La création du symptôme dépend de la tentation monologique des développements des premiers axes narcissiques, qui aboutit à des effets de refoulement des logiques subjectives qui ne sont pas compatibles avec les règles sociales et familiales du moment. Pour prendre un exemple, des règles familiales trop rigides, simplifiant donc le monde externe et interne à l'extrême, vont évacuer de la conscience des plans fondamentaux de l'être, aboutissant à des refoulements et déplacements pouvant générer un trouble obsessionnel.
Cette contradiction intime qui aboutit au refoulement, très bien explorée par Freud, est malgré tout une dimension qui ne peut réussir, étant donné la complexité du cerveau, des désirs, de la vie, de la réalité tout simplement. La possibilité d'assumer le caractère hétérologue de nos logiques de vie, de ce que j'appelle des logiques subjectives, est une des étapes ultimes de la structuration narcissique, avant son dépassement, que nous verrons dans la dernière conférence. Elle procède par l'acceptation du caractère contextuel de chacune de ces logiques, par une ré-historisation des plans jusque là inconscients et refoulés, par un déplacement grâce au transfert des appuis identitaires.
Là encore, il faut bien en comprendre la valeur. Il s'agit que s'accepte l'extrême complexité contradictoire qu'est l'appareil psychique humain. Ça veut dire qu'au lieu de choisir une logique contre les autres, on va éventuellement préférer la dominance d'une ou l'autre sur les autres, mais en acceptant la possibilité et l'existence de ces éléments contradictoires. 

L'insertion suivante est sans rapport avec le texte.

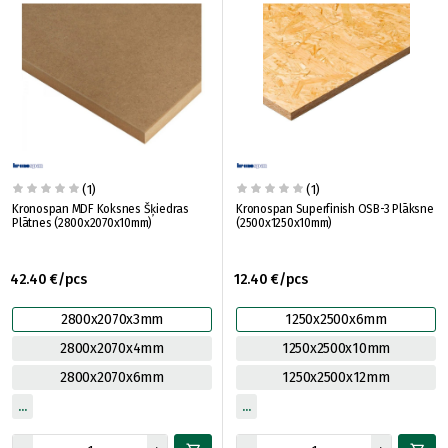
(1)
(1)
Kronospan MDF Koksnes Šķiedras
Kronospan Superfinish OSB-3 Plāksne
Plātnes (2800x2070x10mm)
(2500x1250x10mm)
42.40 €/pcs
12.40 €/pcs
2800x2070x3mm
1250x2500x6mm
2800x2070x4mm
1250x2500x10mm
2800x2070x6mm
1250x2500x12mm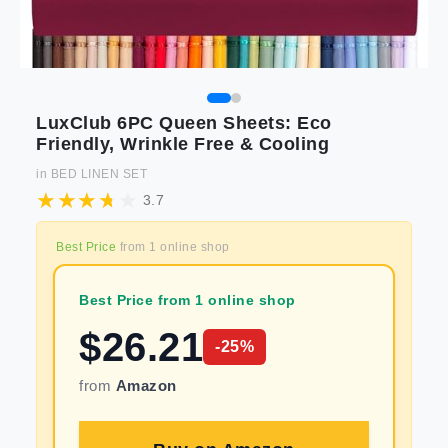
LuxClub 6PC Queen Sheets: Eco
Friendly, Wrinkle Free & Cooling
in
BED LINEN SET
3.7
Best Price
from
1
online shop
Best Price from 1 online shop
$
26.21
-
25
%
from
Amazon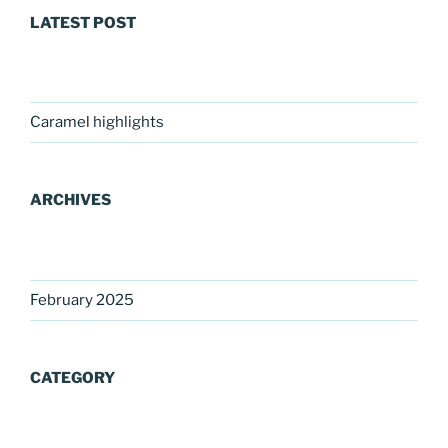
LATEST POST
Caramel highlights
ARCHIVES
February 2025
CATEGORY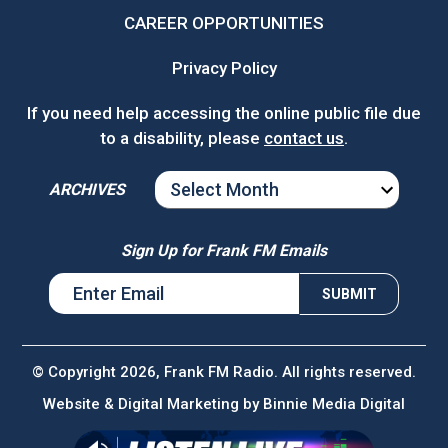
CAREER OPPORTUNITIES
Privacy Policy
If you need help accessing the online public file due
to a disability, please
contact us
.
ARCHIVES
ARCHIVES
Sign Up for Frank FM Emails
© Copyright 2026, Frank FM Radio. All rights reserved.
Website & Digital Marketing by
Binnie Media Digital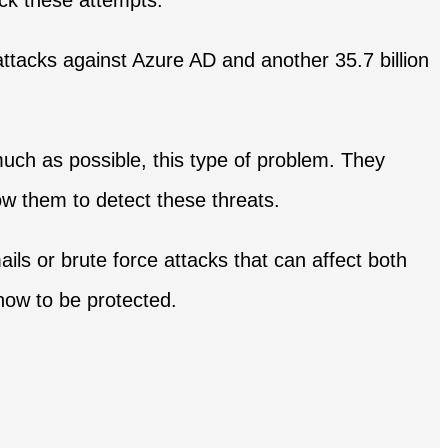
ck these attempts.
 attacks against Azure AD and another 35.7 billion
much as possible, this type of problem. They
ow them to detect these threats.
ils or brute force attacks that can affect both
how to be protected.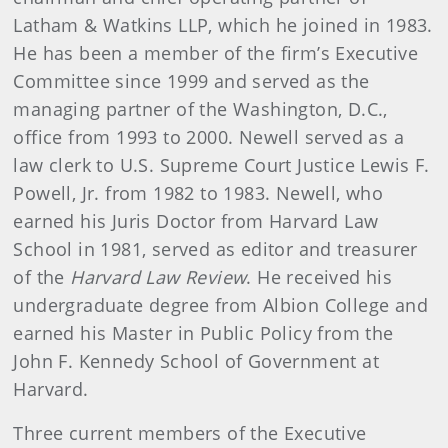
Latham & Watkins LLP, which he joined in 1983.
He has been a member of the firm’s Executive
Committee since 1999 and served as the
managing partner of the Washington, D.C.,
office from 1993 to 2000. Newell served as a
law clerk to U.S. Supreme Court Justice Lewis F.
Powell, Jr. from 1982 to 1983. Newell, who
earned his Juris Doctor from Harvard Law
School in 1981, served as editor and treasurer
of the
Harvard Law Review
. He received his
undergraduate degree from Albion College and
earned his Master in Public Policy from the
John F. Kennedy School of Government at
Harvard.
Three current members of the Executive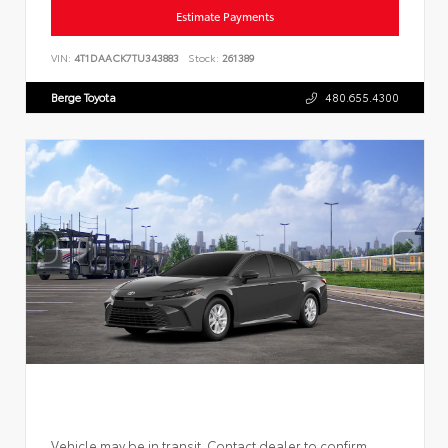
Estimate Payments
VIN:
4T1DAACK7TU343883
Stock:
261389
Berge Toyota
480.655.4300
Vehicle may be in transit. Contact dealer to confirm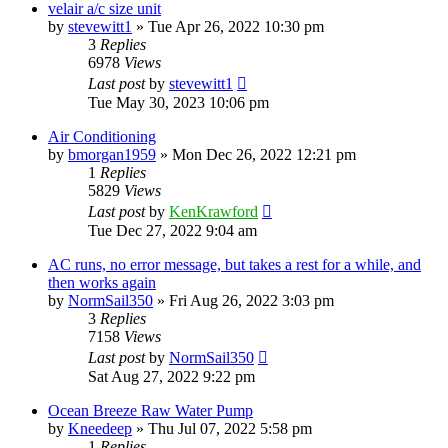
velair a/c size unit
by
stevewitt1
»
Tue Apr 26, 2022 10:30 pm
3
Replies
6978
Views
Last post
by
stevewitt1
Tue May 30, 2023 10:06 pm
Air Conditioning
by
bmorgan1959
»
Mon Dec 26, 2022 12:21 pm
1
Replies
5829
Views
Last post
by
KenKrawford
Tue Dec 27, 2022 9:04 am
AC runs, no error message, but takes a rest for a while, and
then works again
by
NormSail350
»
Fri Aug 26, 2022 3:03 pm
3
Replies
7158
Views
Last post
by
NormSail350
Sat Aug 27, 2022 9:22 pm
Ocean Breeze Raw Water Pump
by
Kneedeep
»
Thu Jul 07, 2022 5:58 pm
1
Replies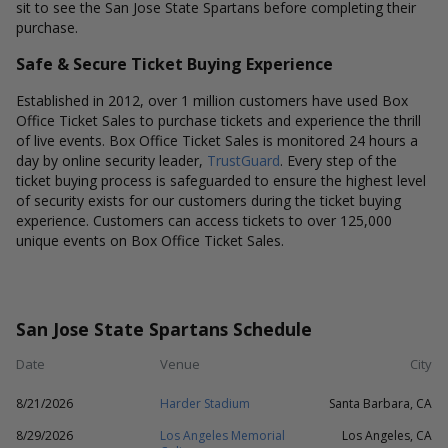
sit to see the San Jose State Spartans before completing their
purchase.
Safe & Secure Ticket Buying Experience
Established in 2012, over 1 million customers have used Box
Office Ticket Sales to purchase tickets and experience the thrill
of live events. Box Office Ticket Sales is monitored 24 hours a
day by online security leader,
TrustGuard
. Every step of the
ticket buying process is safeguarded to ensure the highest level
of security exists for our customers during the ticket buying
experience. Customers can access tickets to over 125,000
unique events on Box Office Ticket Sales.
San Jose State Spartans Schedule
Date
Venue
City
8/21/2026
Harder Stadium
Santa Barbara, CA
8/29/2026
Los Angeles Memorial
Los Angeles, CA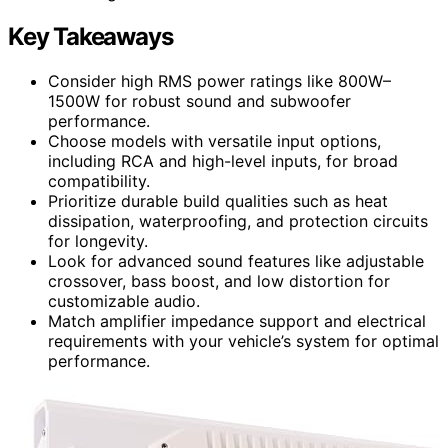
Key Takeaways
Consider high RMS power ratings like 800W–
1500W for robust sound and subwoofer
performance.
Choose models with versatile input options,
including RCA and high-level inputs, for broad
compatibility.
Prioritize durable build qualities such as heat
dissipation, waterproofing, and protection circuits
for longevity.
Look for advanced sound features like adjustable
crossover, bass boost, and low distortion for
customizable audio.
Match amplifier impedance support and electrical
requirements with your vehicle’s system for optimal
performance.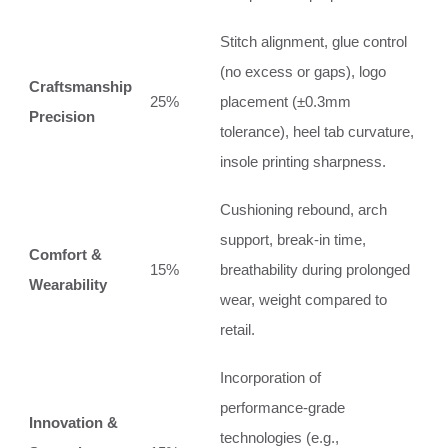
Stitch alignment, glue control
(no excess or gaps), logo
Craftsmanship
25%
placement (±0.3mm
Precision
tolerance), heel tab curvature,
insole printing sharpness.
Cushioning rebound, arch
support, break‑in time,
Comfort &
15%
breathability during prolonged
Wearability
wear, weight compared to
retail.
Incorporation of
performance‑grade
Innovation &
technologies (e.g.,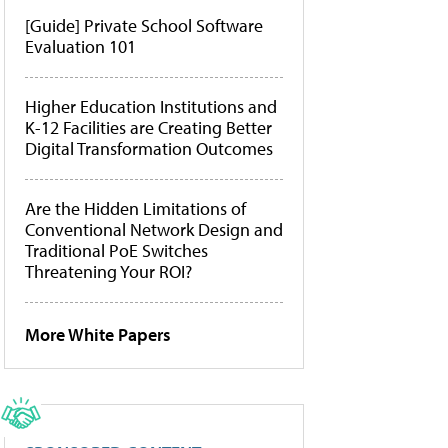
[Guide] Private School Software
Evaluation 101
Higher Education Institutions and
K-12 Facilities are Creating Better
Digital Transformation Outcomes
Are the Hidden Limitations of
Conventional Network Design and
Traditional PoE Switches
Threatening Your ROI?
More White Papers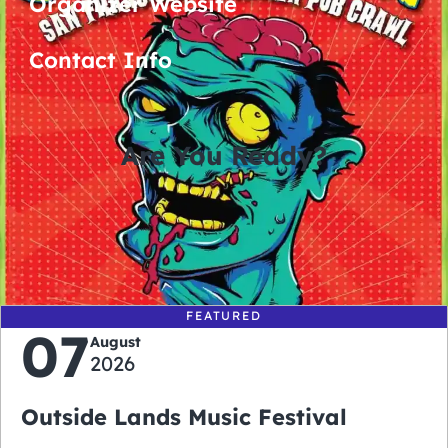
Organizer Website
Contact Info
Are You Ready?
0
0
0
0
days
hours
minutes
seconds
FEATURED
07
August
2026
Outside Lands Music Festival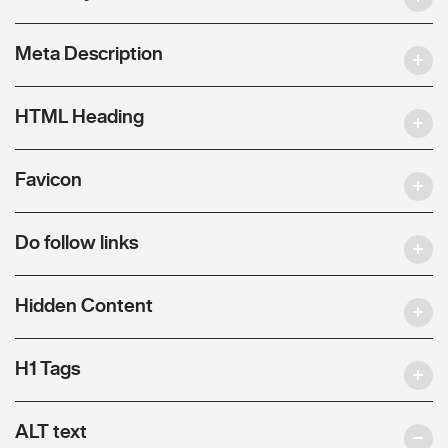
Meta Description
HTML Heading
Favicon
Do follow links
Hidden Content
H1 Tags
ALT text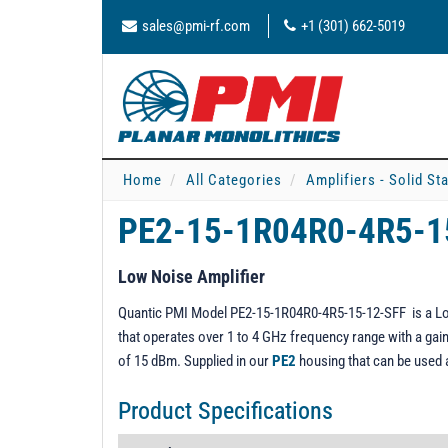
sales@pmi-rf.com
+1 (301) 662-5019
Home
All Categories
Amplifiers - Solid St
PE2-15-1R04R0-4R5-1
Low Noise Amplifier
Quantic PMI Model PE2-15-1R04R0-4R5-15-12-SFF is a Low 
that operates over 1 to 4 GHz frequency range with a gain 
of 15 dBm. Supplied in our
PE2
housing that can be used
Product Specifications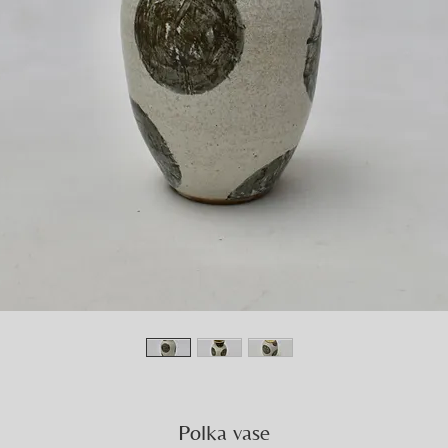
Polka vase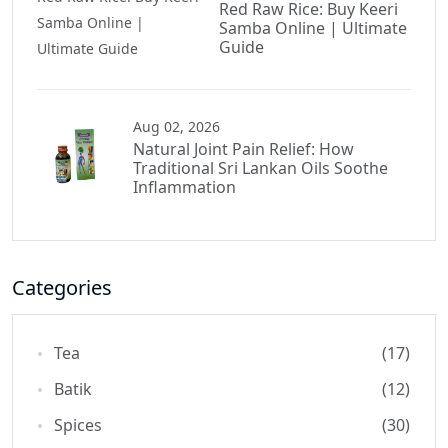
Red Raw Rice: Buy Keeri
Samba Online | Ultimate
Guide
Aug 02, 2026
Natural Joint Pain Relief: How
Traditional Sri Lankan Oils Soothe
Inflammation
Categories
Tea
(17)
Batik
(12)
Spices
(30)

Enfin, et c'est le plus important, ce travail hétérologue, que Freud appelait la perlaboration, produit surtout du nouveau, de nouvelles logiques, impensables le temps d'avant. Remplacer le refoulement, qui est une tentative de restaurer une solution monologique, par la complexité contradictoire la plus consciente possible redonne au sujet la possibilité d'inventer, au sein même de cette complexité hétérologue.  L'hétérologie psychique est une condition forte de l'invention subjective.
Ce faisant, la notion de choix redevient contextuelle, dans la réalité, et cesse d'être bloquée dans l'imaginaire idéal.